Really a better typed version would not unify all the objects into `a`. While we’ve chosen to use Vector Double as our type, if we could tell the difference between R^n and R^m at the type level the following would make more sense.

newtype FD a b = (a , b -> a)

newtype RD a b = (a , a -> b)

However, this will no longer be a monad. Instead you’ll have to specify a Category instance. The way I got down to this stuff is via reading Conal Elliott’s new Automatic Differentiation paper which heavily uses the category interface. I was trying to remove the need to use constrained categories (it is possible, but I was bogged down in type errors) and make it mesh nice with hmatrix. Let me also mention that using the Arrow style operators *** and dup and &&& and fst, and clever currying that he mentions also seems quite nice here. The Tuple structure is nice for expressing direct sum spaces in matrices. (Vector a, Vector b) is the direct sum of those vector spaces.

Anyway, the arrows for RD are

type DFun' = a -> RD a b = a -> (b, b -> a)

This is a form I’ve seen before though. It is a lens. Lens’ have a getter (a -> b) that extracts b from a and a setter (a -> b -> a) that given an a and a new b returns the replaced a.

Is an automatic derivative function in some sense extracting an implicit calculable value from the original vector and returning in a sense how to change the original function? It is unclear whether one should take the lens analogy far or not.

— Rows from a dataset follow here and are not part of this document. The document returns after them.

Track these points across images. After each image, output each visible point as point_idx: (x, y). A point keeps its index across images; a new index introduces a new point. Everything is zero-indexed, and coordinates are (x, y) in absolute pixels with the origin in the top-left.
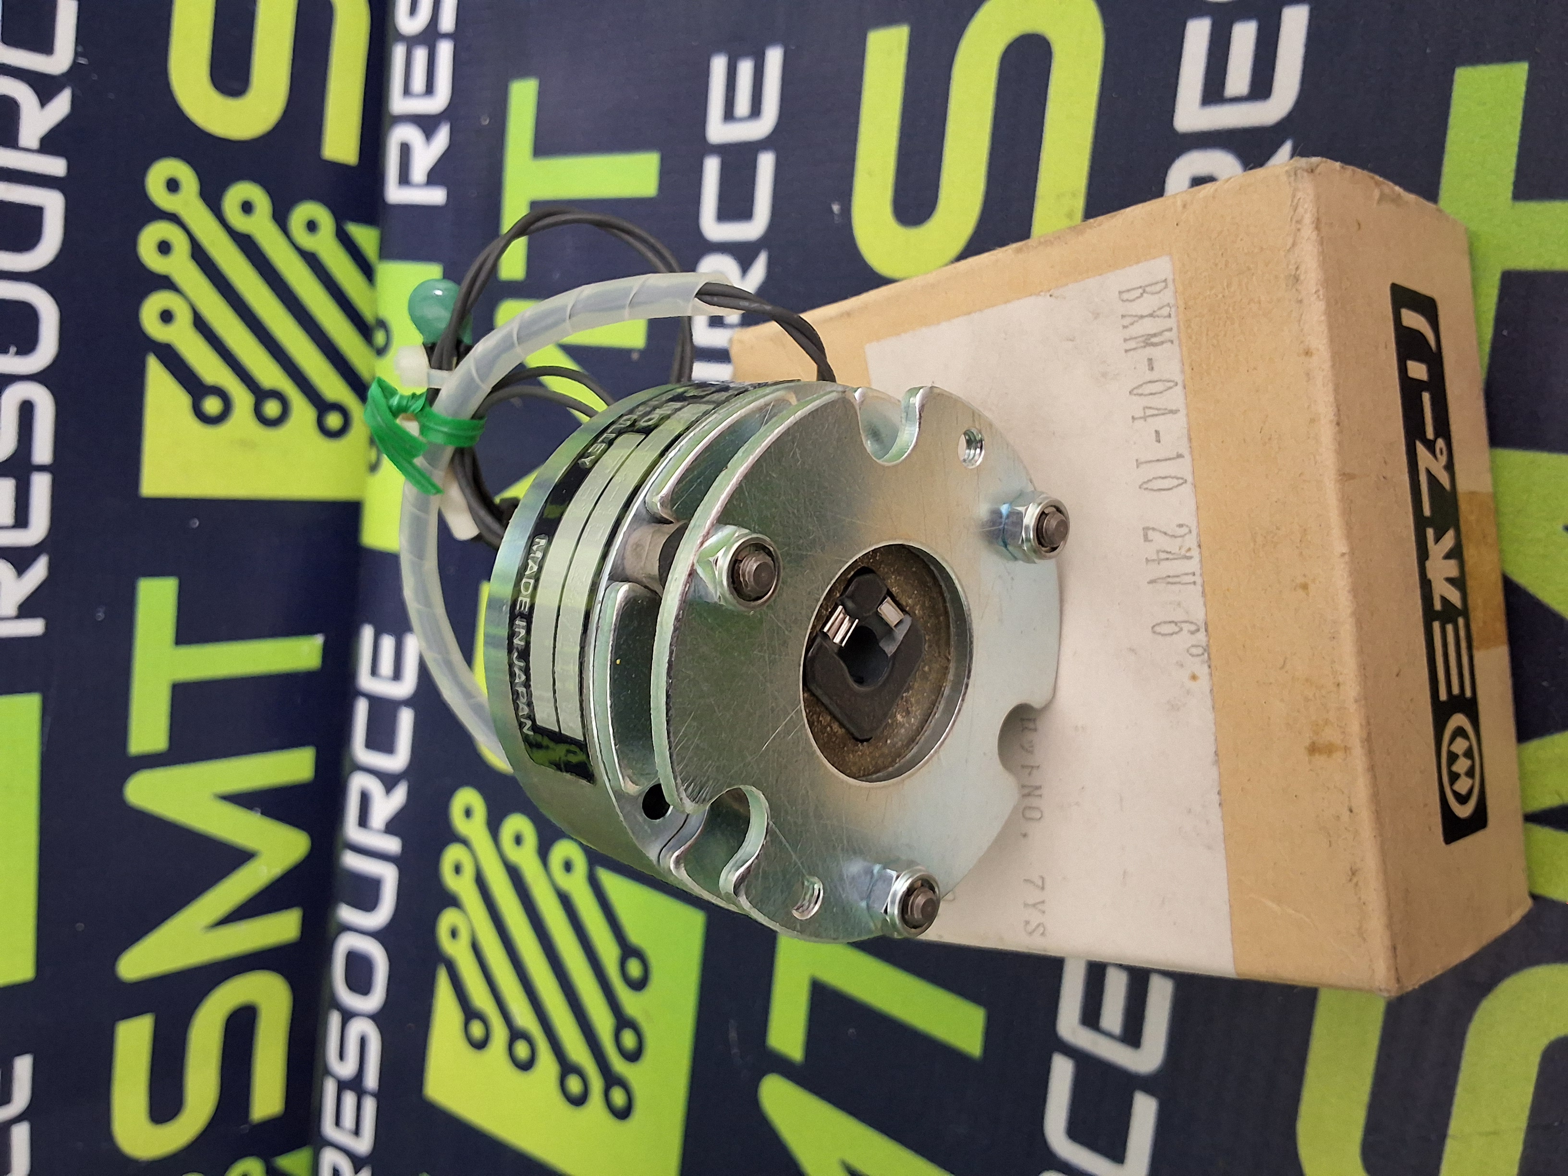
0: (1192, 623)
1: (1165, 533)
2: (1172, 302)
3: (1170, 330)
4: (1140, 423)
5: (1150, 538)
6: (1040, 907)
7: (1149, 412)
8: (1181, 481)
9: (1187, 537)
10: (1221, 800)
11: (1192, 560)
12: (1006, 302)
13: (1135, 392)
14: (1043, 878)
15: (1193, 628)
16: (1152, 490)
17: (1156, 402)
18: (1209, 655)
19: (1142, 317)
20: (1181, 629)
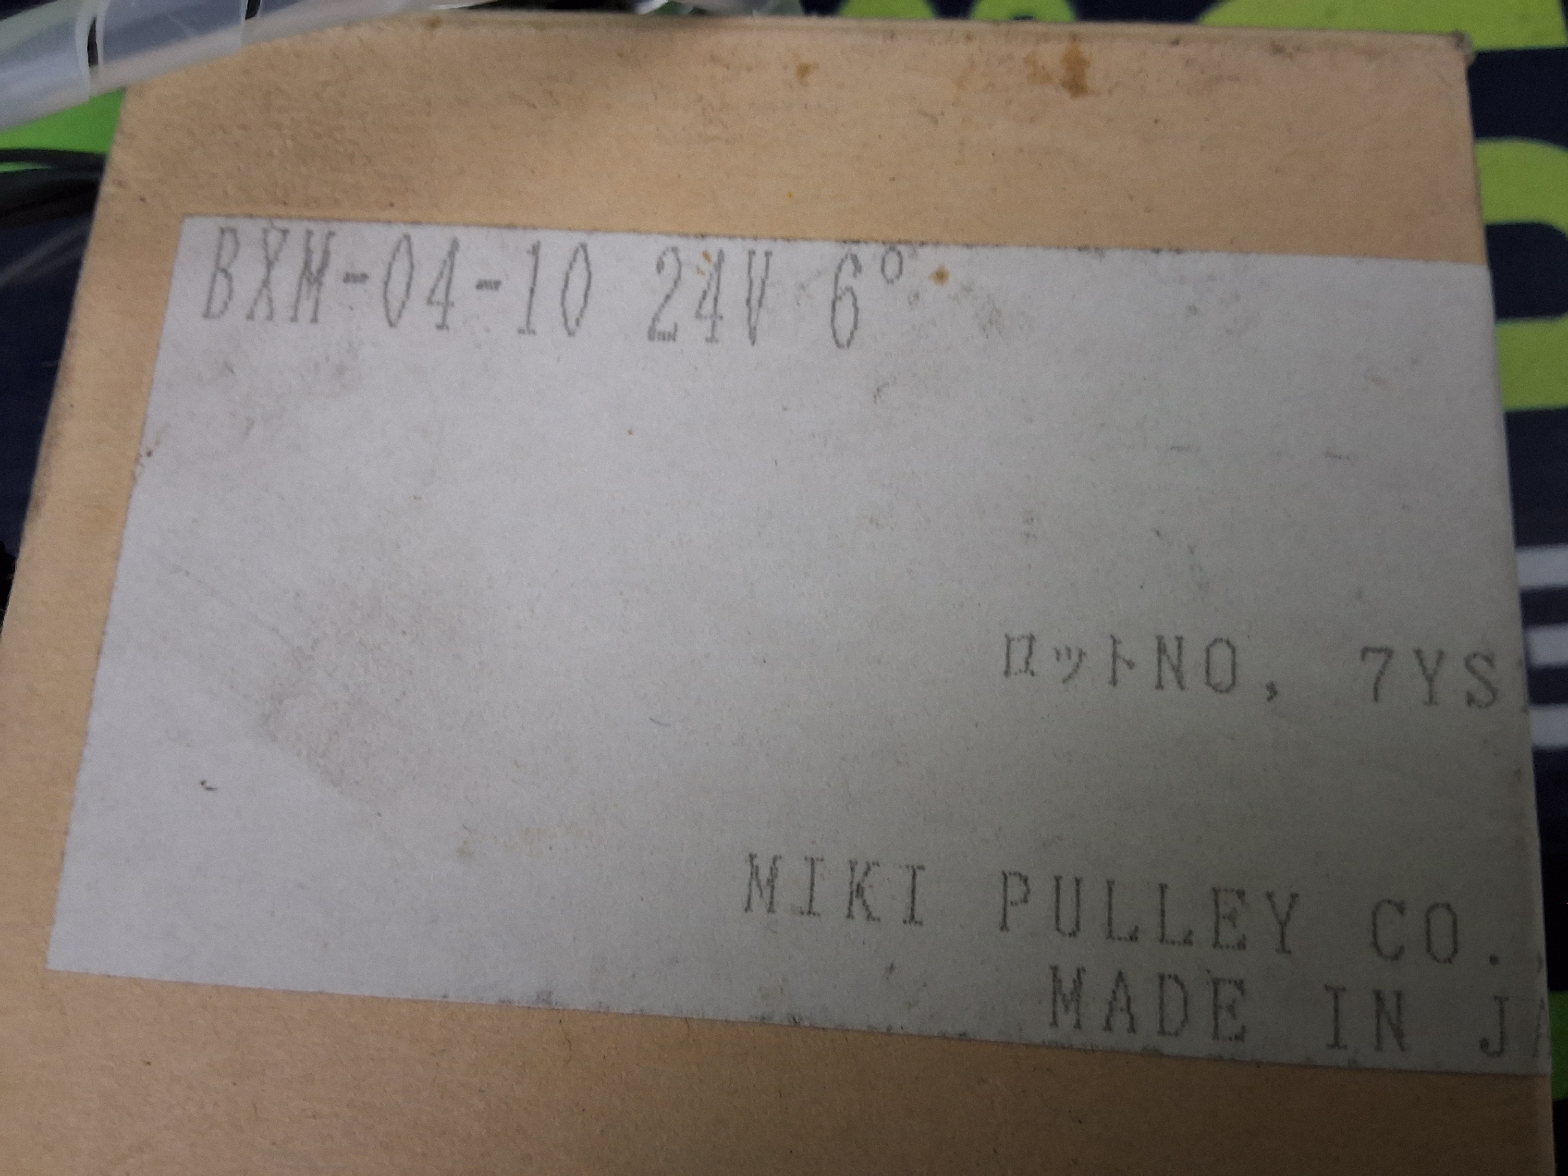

The type of Lens’ (forall f. Functor f => (b -> f b) -> a -> f a) means that it is isomorphic to a type like DFun’. The type itself does imply the lens laws of setters and getters, so these functions are definitely not proper lawful lenses. It is just curious that conceptually they are not that far off.

The lens trick of replacing this function with a quantified rank 1 type (forall f. ) or quantified rank-2 (forall p.) profunctor trick seems applicable here. We can then compose reverse mode functions using the ordinary (.) operator and abuse convenience functions from the lens library.

Neat if true.

What a lovely observation!

Wow! Thanks! I’m so glad you saw this! My thoughts were significantly more scattered when I wrote this. I can’t even super follow some of my points in this post, but I think the lens and reverse mode analogy is still pretty solid.

I actually explored this a bit more here https://github.com/philzook58/ad-lens but never wrote about it. One difficulty was writing the function that maintains the sharing when transforming between the a -> (b , db -> da) and the forall f. (a -> f b) -> s -> f t versions of lens, but I think I got it. It’s hard to tell though, since sharing isn’t readily observable without peeking under the hood.

The four “stab” type parameters of the full Lens type are actually quite useful as they show the difference between differentials dx and dy and the actual coordinates x and y, which should be only carefully mixed.

I’ve since decided that using the lens trick to be able to use the standard (.) operator is a bit silly and not worth it. I suspect the compiler will be able to shred through the more boring form, more easily finding optimizations, and the technique will still work in a language that may not have the ability to make a polymorphic f :: * -> * or other fancy Haskell abilities (Futhark?).